- Câmara de São Paulo analisa projeto que autoriza venda de bebidas alcoólicas em estádios
- Texto estabelece regras de autorização, fiscalização e segurança para a comercialização
- Proposta proíbe a venda em recipientes de vidro ou materiais que possam representar risco aos torcedores
A capital paulista pode contar com uma novidade em breve: a possibilidade de venda de bebidas alcoólicas em estádios durante eventos esportivos. A medida está prevista em um projeto de lei apresentado na Câmara Municipal de São Paulo pela vereadora Amanda Vettorazzo. A proposta busca autorizar a comercialização nesses locais, estabelecendo regras voltadas à segurança e à fiscalização por parte da prefeitura.
Pelo texto apresentado, os estabelecimentos interessados em vender bebidas dentro das arenas deverão cumprir exigências administrativas junto ao município. Entre elas estão a obtenção de autorização, licenciamento e regularização perante os órgãos responsáveis.
A iniciativa surge em um cenário no qual a venda desse tipo de produto permanece proibida em estádios no Estado de São Paulo desde 1996. A restrição foi adotada na década de 1990 em meio a episódios de violência envolvendo torcedores. A única exceção recente ocorreu durante a Copa do Mundo 2014, quando a comercialização foi liberada em função das regras estabelecidas para o Mundial de seleções realizado no Brasil.

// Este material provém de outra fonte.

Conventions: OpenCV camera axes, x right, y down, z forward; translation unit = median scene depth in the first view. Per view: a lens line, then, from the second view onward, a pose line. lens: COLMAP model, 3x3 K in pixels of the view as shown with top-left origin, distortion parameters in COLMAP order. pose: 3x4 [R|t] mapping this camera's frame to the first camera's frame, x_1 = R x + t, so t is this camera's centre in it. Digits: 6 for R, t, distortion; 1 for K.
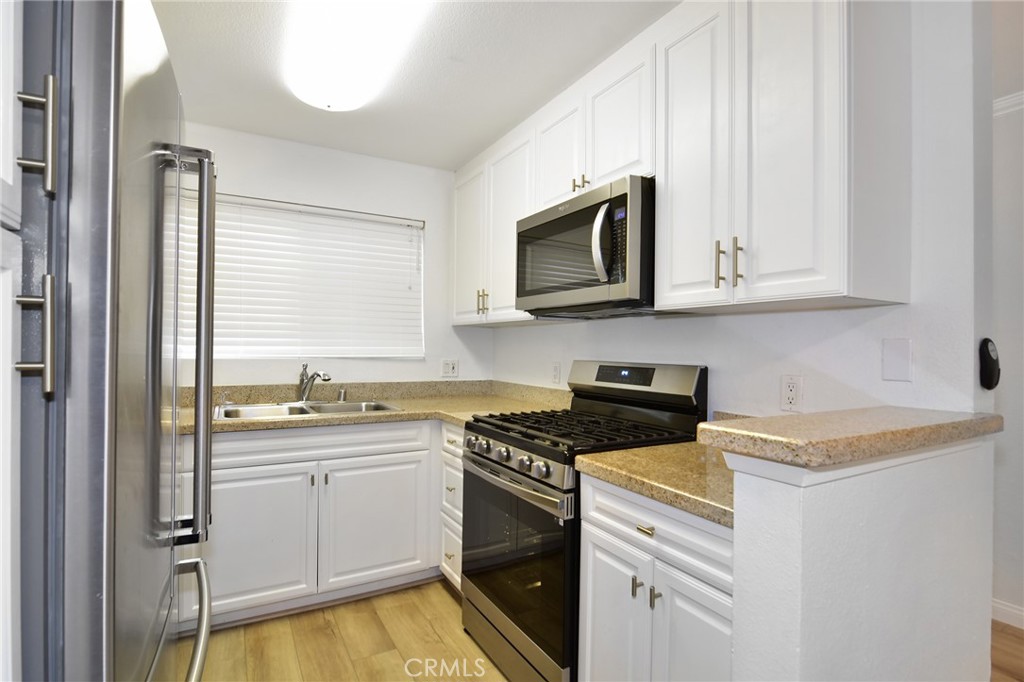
lens RADIAL K [[481.5, 0, 504.9], [0, 481.5, 345.6], [0, 0, 1]] dist [-0.014185, -0.000798]
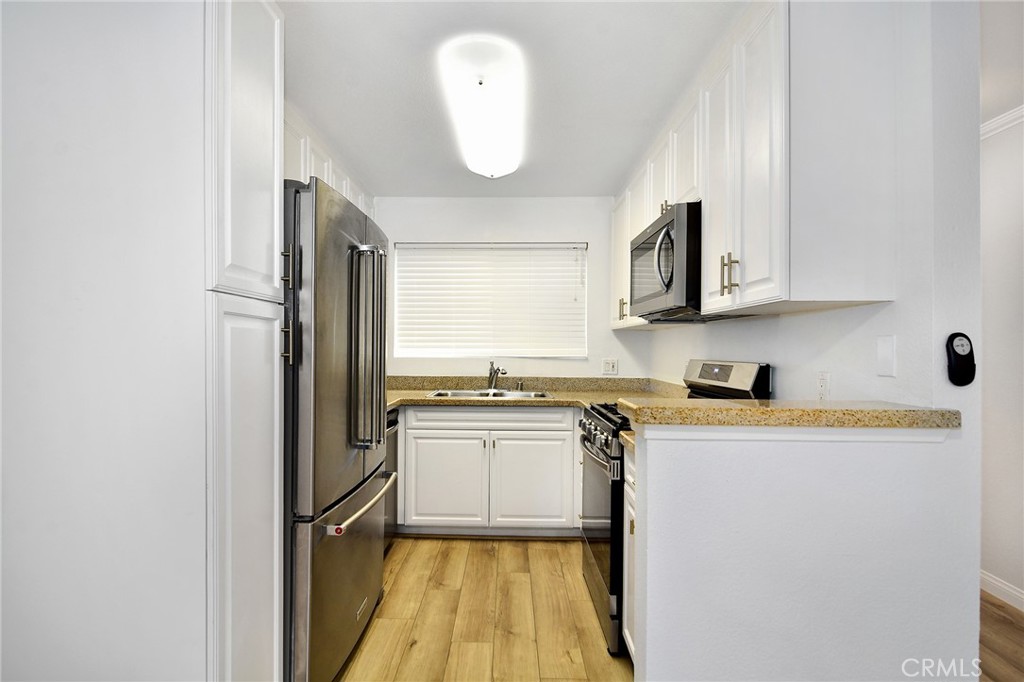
lens RADIAL K [[481.5, 0, 504.9], [0, 481.5, 345.6], [0, 0, 1]] dist [-0.014185, -0.000798]
pose [[0.863564, -0.008581, -0.504166, 0.354785], [0.005004, 0.999952, -0.008449, 0.006397], [0.504214, 0.004773, 0.863565, -0.178244]]
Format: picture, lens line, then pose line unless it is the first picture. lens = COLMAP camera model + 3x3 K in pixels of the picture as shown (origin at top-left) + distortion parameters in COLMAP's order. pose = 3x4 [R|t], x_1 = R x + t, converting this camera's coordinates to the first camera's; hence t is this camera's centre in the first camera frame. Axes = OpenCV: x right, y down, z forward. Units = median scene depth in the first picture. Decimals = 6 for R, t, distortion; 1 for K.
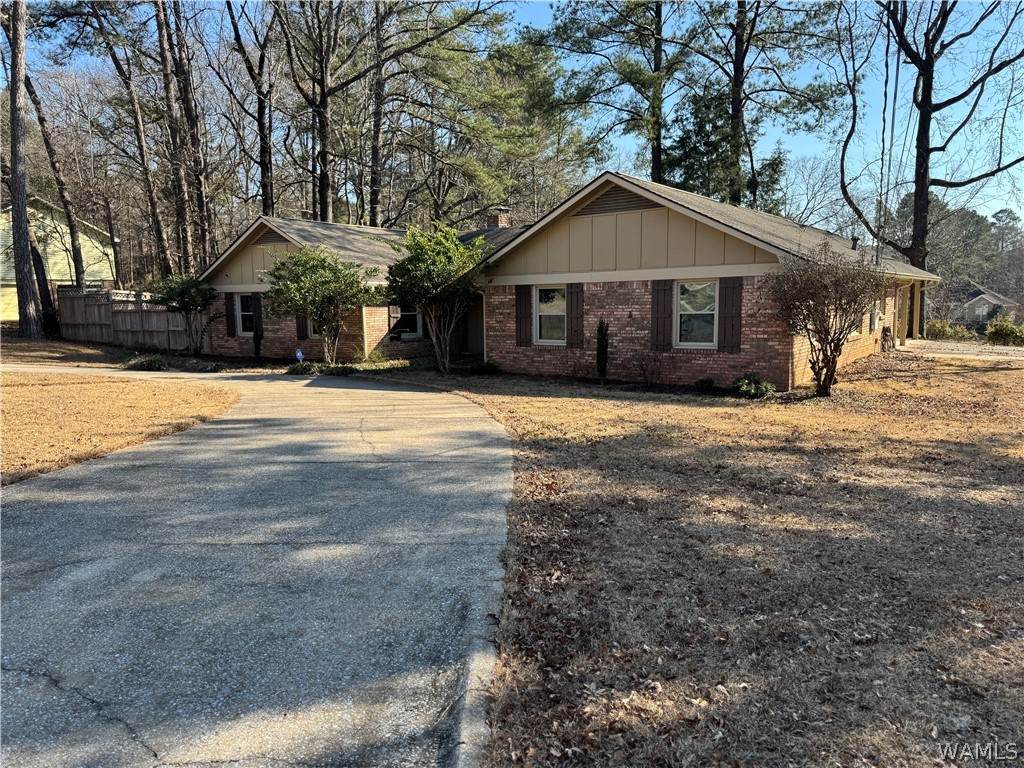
lens RADIAL K [[727.9, 0, 516.4], [0, 727.9, 395.1], [0, 0, 1]] dist [0.030969, -0.036718]
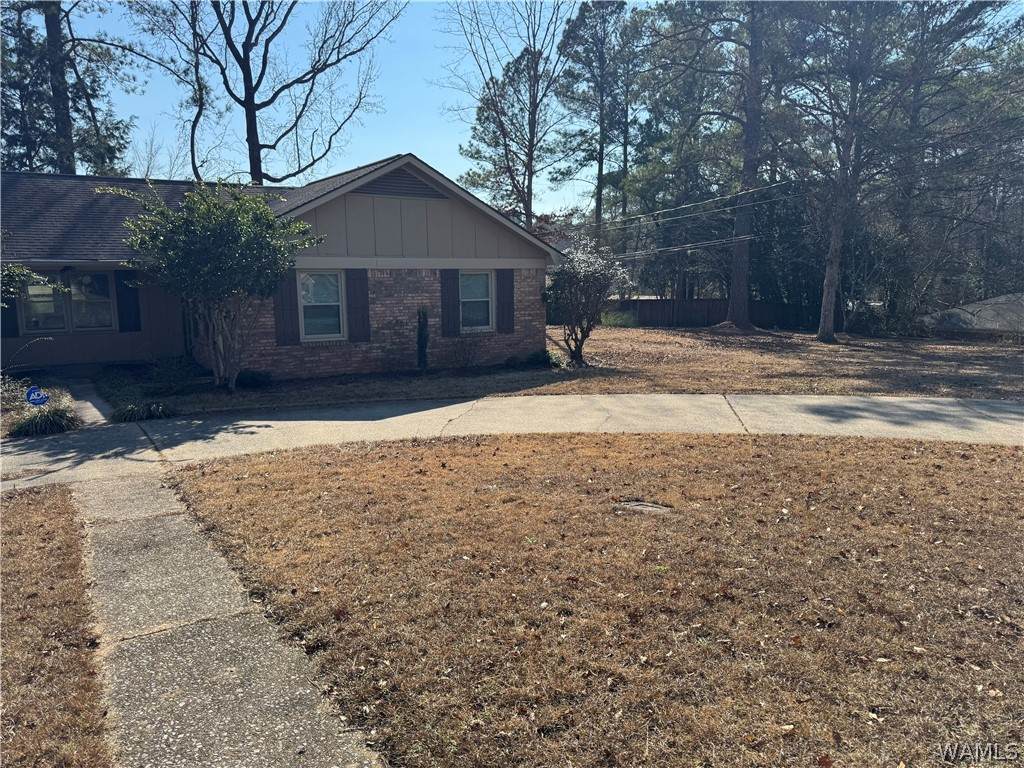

Ao justificar a proposta, a vereadora afirmou que a iniciativa leva em consideração o peso econômico das atividades ligadas ao esporte e ao entretenimento na cidade.
“O objetivo é permitir a comercialização com responsabilidade. São Paulo vive de grandes eventos, do turismo e do entretenimento, além de abrigar alguns dos maiores clubes do país”, disse Amanda Vettorazzo.
O projeto também determina limites para a forma de venda. De acordo com o texto, bebidas alcoólicas não poderão ser comercializadas em recipientes de vidro ou em outros materiais que representem risco aos torcedores. Além disso, os pontos de venda instalados nas arenas deverão obedecer a normas de segurança e funcionamento estabelecidas pelo poder público.
Outro ponto da proposta estabelece que o Executivo municipal ficará responsável por regulamentar os detalhes operacionais da medida. Caberá à administração da cidade definir aspectos como horários autorizados para a venda e exigências de segurança durante os eventos esportivos. O texto prevê a aplicação de sanções administrativas, como advertências e multas, em caso de descumprimento das regras.